Optionally, in the undervoltage start circuit of the flyback converter based on the high-voltage input, the undervoltage start circuit of the flyback converter based on the high-voltage input further includes a second diode, a cathode of the second diode is connected to the first electrode of the second capacitor, and an anode of the second diode is connected to the output end of the flyback converter.

Optionally, in the under-voltage starting circuit of the flyback converter based on the high-voltage input, the supply voltage of the high-voltage battery is greater than 60V.

The invention also provides an undervoltage starting method of the flyback converter based on the high-voltage input, which comprises the following steps:

the high-voltage battery provides input voltage for an under-voltage starting circuit of the flyback converter based on high-voltage input, the high-voltage battery provides an input source for the flyback converter, and the under-voltage starting circuit of the flyback converter based on the high-voltage input provides a control signal for a control chip of the flyback converter;

the high-voltage battery provides input voltage for a control chip through an input starting circuit of an undervoltage starting circuit of a flyback converter based on high-voltage input, the input voltage is lower than the output voltage of the high-voltage battery, the input starting circuit charges a second capacitor, so that the voltage on a first electrode of the second capacitor reaches and is kept on the input voltage of the control chip, the first electrode of the second capacitor is connected with the input end of the control chip and provides the input voltage for the control chip, and a second electrode of the second capacitor is grounded;

the input undervoltage circuit controls the enabling circuit to be switched off before the power supply voltage of the high-voltage battery reaches the threshold voltage, and controls the enabling circuit to be switched on after the power supply voltage of the high-voltage battery reaches the threshold voltage;

the enabling circuit is connected between an enabling end of the control chip and an input end of the control chip, and the input voltage provides enabling voltage for the control chip through the enabling circuit;

when the enabling circuit is disconnected, the control chip is forbidden to be used; when the enabling circuit is conducted, the control chip normally operates to provide a switching signal for a switching MOS (metal oxide semiconductor) tube of the flyback converter;

the flyback converter starts to work, the output end of the flyback converter provides output voltage to the first electrode of the second capacitor, and the output voltage enables the voltage on the first electrode of the second capacitor to reach and be kept on the input voltage of the control chip;

the self-shutdown circuit shuts off the input startup circuit to cause the input startup circuit to stop charging the first electrode of the second capacitor.
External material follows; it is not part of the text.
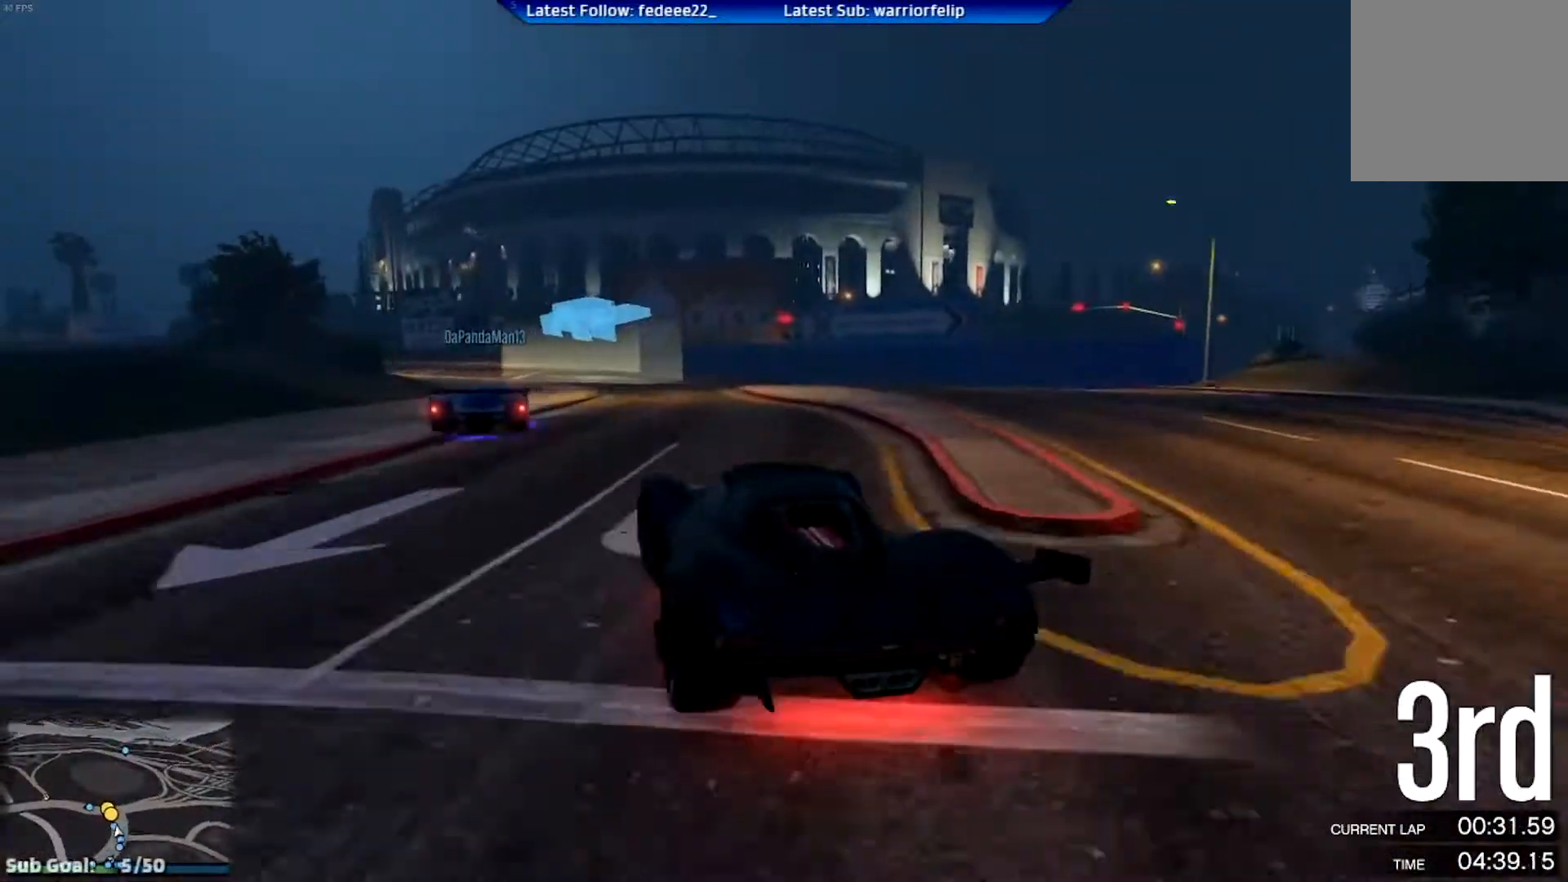
{"buttons": ["R2"], "left_stick": "center", "right_stick": "center", "events": [[134, "left_stick", "center"], [317, "left_stick", "left"], [417, "left_stick", "center"]]}
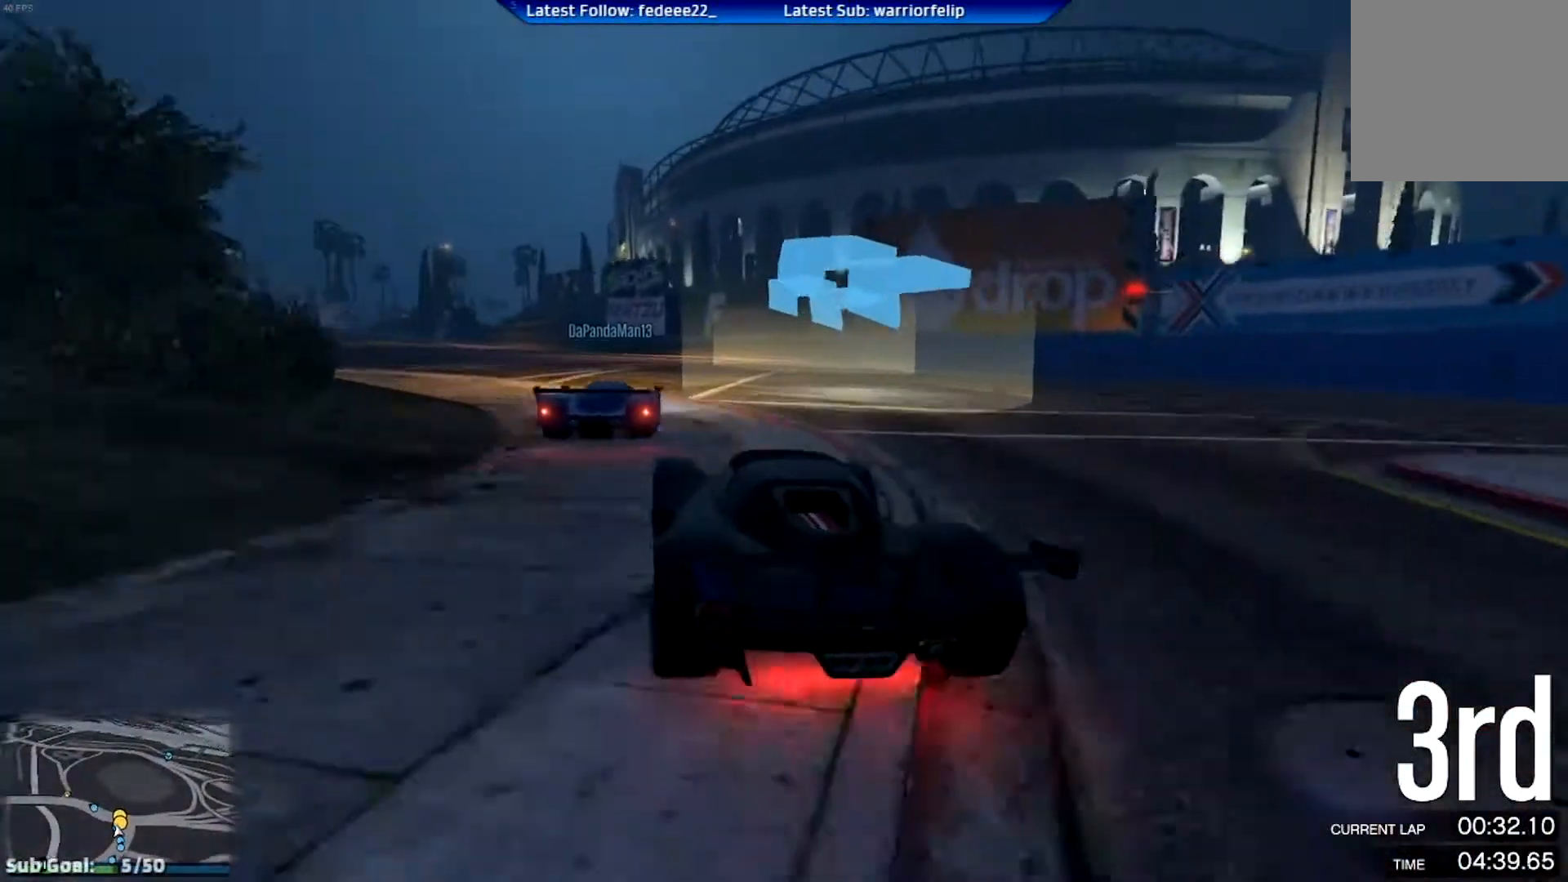
{"buttons": ["R2"], "left_stick": "center", "right_stick": "center", "events": [[33, "left_stick", "left"], [183, "left_stick", "center"], [267, "left_stick", "left"], [434, "left_stick", "center"]]}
The invention applies the auxiliary power supply of the flyback converter to the environment of low-voltage and low-voltage input. Compared with the conventional low-voltage auxiliary power supply, the limit of the input voltage range is improved, the input voltage can be reasonably controlled to carry out low-voltage under-voltage blocking, and the application occasions of the flyback converter circuit are widened. An enabling circuit and an input undervoltage circuit are added in the mode that the function of an enabling pin of a control chip is utilized to the maximum extent, and a low-voltage threshold can be reasonably designed to carry out low-voltage undervoltage blocking; when the low-voltage input is performed, the circuit is prevented from normally working in full load, the input current is large, the power consumption of the switch MOS tube is increased, and the thermal risk is increased at high temperature; through the undervoltage circuit, the minimum input voltage is reasonably set by the increased undervoltage blocking mechanism, and the static power consumption of the circuit and the power consumption increase and thermal risk of the switching MOS tube are avoided. Meanwhile, a relatively simple starting circuit is added on the basis of a conventional auxiliary power supply, so that the IC chip with low-voltage input can be applied to the environment with high-voltage input without risk without replacement; meanwhile, a self-turn-off circuit is added in the starting circuit for the MOS tube applied to the starting circuit, so that the MOS tube is automatically turned off after the circuit output is established, and the starting MOS tube is prevented from running for a long time when the circuit normally works, the loss is increased, and the thermal risk of a high-temperature working condition is increased.

Drawings

Fig. 1 is a schematic diagram of a prior art flyback converter;

fig. 2 is a schematic diagram of a vehicle-mounted inverter of a new energy automobile to which a conventional flyback converter is applied;

fig. 3 is a schematic diagram of an under-voltage start-up circuit of a flyback converter based on high-voltage input according to an embodiment of the present invention;

fig. 4 is a schematic diagram of a first stage of a starting process in an under-voltage starting method of a flyback converter based on high-voltage input according to another embodiment of the present invention;

fig. 5 is a schematic diagram illustrating the operation of a field effect transistor in an under-voltage start-up circuit of a flyback converter based on high-voltage input according to another embodiment of the present invention;

fig. 6 is a schematic diagram of a second stage of a starting process in an under-voltage starting method of a flyback converter based on high-voltage input according to another embodiment of the present invention;

fig. 7 is a third schematic diagram illustrating a starting process in an under-voltage starting method of a flyback converter based on high-voltage input according to another embodiment of the present invention;

fig. 8 is a schematic diagram of a fourth stage of the starting process in the under-voltage starting method of the flyback converter based on the high-voltage input according to another embodiment of the present invention;

fig. 9 is a schematic diagram of an under-voltage start-up circuit of a flyback converter based on high-voltage input according to another embodiment of the present invention;

fig. 10 is a schematic diagram of an under-voltage start-up circuit of a flyback converter based on high-voltage input according to another embodiment of the present invention;

fig. 11 is a schematic diagram of an under-voltage start-up circuit of a flyback converter based on high-voltage input according to another embodiment of the present invention;

shown in the figure: 10-a high voltage battery; 20-a flyback converter; 30-a control chip; 40-input start-up circuit; 50-self-turn off circuit; 60-input brown-out circuit; 70-enable circuit.

Detailed Description

The undervoltage start circuit and the start method of the flyback converter based on high-voltage input according to the present invention will be described in further detail with reference to the accompanying drawings and specific embodiments. Advantages and features of the present invention will become apparent from the following description and from the claims. It is to be noted that the drawings are in a very simplified form and are not to precise scale, which is merely for the purpose of facilitating and distinctly claiming the embodiments of the present invention.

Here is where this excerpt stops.